Create a Christmas display in the classroom that will encourage students to continue to learn and enjoy the holiday at the same time.
Christmas trees are a common symbol of the holidays and can be used in numerous ways in the classroom for educational displays. In young classes, small cut-out Christmas trees can be used to reinforce a variety of math concepts including skip counting, counting by 5s and counting by 10s. They can be used in older classrooms to provide visual examples of more complex math problems.
Christmas trees can be a great way to teach following directions. Here are a few sample directions that students can follow by using crayons, markers or colored pencils:
- Put 3 red Christmas ornaments on the tree.
- Put a star on top of the Christmas tree.
- Add 1 blue ball on the Christmas tree.
Once the teacher has given about 8-10 directions, the completed Christmas trees can be turned in for a grade and then displayed on the classroom bulletin board.
‘Twas the Night Before Christmas
After reading ‘Twas The Night Before Christmas by Clement Moore [Houghton Mifflin, 1912], use the following bulletin board as a follow up activity. Cut out a large outline of a house and use it for the outline for the bulletin board. Each student should have a small pillow or bed cut out where they will write what they hope to get for Christmas. The display title should read: All the children went to bed with visions of __ dancing in their heads.
Twelve Days of Christmas
To celebrate Christmas as a class and teach some of the traditions that surround the holiday, teachers can have their students help them create a Twelve Days of Christmas Bulletin Board. Using the lyrics to the 12 Days of Christmas, teachers can spend just over two weeks discussing gifts and gift giving with this song about Christmas, while adding a new picture to the display. Students should be encouraged to come up with comparable gifts that could be given today. The twelve days are:
- A partridge in a pear tree
- Two turtle doves
- Three French hens
- Four calling birds
- Five golden rings
- Six geese
- Seven swans
- Eight maid
- Nine ladies
- Ten lords
- Eleven pipers and
- Twelve drummers.
Enjoying the Christmas holiday in the classroom needs to be done carefully and with much prudence to not offend those who do not celebrate Christmas. With a little creativity, though, the commonly celebrated aspects of the holiday can be used for educational displays while bringing some Christmas cheer into the classroom.
Christmas Math Lessons
Teaching math during the Christmas holiday does not have to be the same boring old math lessons your students are used to. Add some holiday cheer and spice things up a bit during those last few days of math class before the Christmas break.

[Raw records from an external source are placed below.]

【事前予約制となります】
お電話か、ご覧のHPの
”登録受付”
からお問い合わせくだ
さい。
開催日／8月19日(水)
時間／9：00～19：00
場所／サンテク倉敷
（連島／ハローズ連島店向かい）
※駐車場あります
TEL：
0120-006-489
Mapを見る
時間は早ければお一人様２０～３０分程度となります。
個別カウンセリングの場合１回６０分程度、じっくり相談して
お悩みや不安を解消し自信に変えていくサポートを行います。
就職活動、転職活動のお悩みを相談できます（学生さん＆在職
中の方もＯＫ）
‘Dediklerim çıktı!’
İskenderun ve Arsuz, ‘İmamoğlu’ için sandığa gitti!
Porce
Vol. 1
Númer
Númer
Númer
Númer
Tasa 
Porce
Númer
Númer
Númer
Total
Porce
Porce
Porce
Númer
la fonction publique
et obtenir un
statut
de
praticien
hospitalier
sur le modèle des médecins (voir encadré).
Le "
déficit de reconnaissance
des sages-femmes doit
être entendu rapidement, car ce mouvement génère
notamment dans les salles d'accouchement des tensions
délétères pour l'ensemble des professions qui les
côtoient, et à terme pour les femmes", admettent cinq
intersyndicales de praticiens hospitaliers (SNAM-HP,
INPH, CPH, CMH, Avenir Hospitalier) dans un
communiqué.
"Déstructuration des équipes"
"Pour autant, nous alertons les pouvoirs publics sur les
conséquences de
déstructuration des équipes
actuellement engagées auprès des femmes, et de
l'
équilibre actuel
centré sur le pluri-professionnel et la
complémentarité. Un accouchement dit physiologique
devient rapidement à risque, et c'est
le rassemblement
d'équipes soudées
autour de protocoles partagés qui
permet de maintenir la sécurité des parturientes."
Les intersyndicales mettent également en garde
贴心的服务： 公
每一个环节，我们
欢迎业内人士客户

Holiday Graphs and Symmetry
Create some holiday themed graphs and teach symmetry with pictures of snowmen and snowflakes. For the symmetry lesson, have the students create the snowmen and snowflakes first, then teach them how to decide if they are symmetrical or not. Students can also make symmetrical Menorahs. Give each student a copy of half of the menorah and have them draw the other half.
Math Calculations for the Holidays
Students can design a simple light display, and then calculate the number of strings of lights they need based on the length of one string of lights. They can also add up all the gifts from the song The Twelve Days of Christmas. As an extension of this idea, students can practice multiplication and division skills with the same song.
Bring in a variety of store ads and have students go shopping in the classroom. Provide them an amount of money they can spend, and have them decide what they can purchase with that amount of money. They can also have a list of people they have to purchase gifts for, which will make them think carefully about what each person would want, and budget accordingly. As an extension on this activity, the more advanced students can figure out how much they could save with coupons.
Fill a jar with candy and leave it out on a shelf in the classroom. Explain to the students that it will sit there for one week, and everyone must decide how much candy they estimate is in the jar. After the week is up, have everyone write down their estimation, and discuss together how they made their decision. Whoever is the closest to the correct answer wins the jar of candy.
Create Christmas Trees
Have students decorate trees with shapes from pattern block templates. Then have them count up how many of each shape they used. This activity can be time consuming because the students will need to trace, cut, and glue on all of their shapes. Expand on the concept of geometric principals and have them design a winter wonderland based on what they learned.
Teaching Rounding on a Sled
Teach students how to round by drawing a wavy number line that looks like a series of hills. At the top of each hill is the next 5. So the hilltops would be 5, 15, 25, 35 and so on. Discuss sledding with the class, finding out who likes sledding, what kind of sled they like, and so on as an introduction. Then teach them that rounding is a lot like sledding. If the number is 5 or higher they will slide down the hill into the next valley. If the number is 0-4 they slide backwards into the previous valley, just like you would if you were sledding on that number.
These ideas are just a few of the math topics that can be made into Christmas lessons. Any math unit can be changed to add some Christmas cheer with just a little creativity.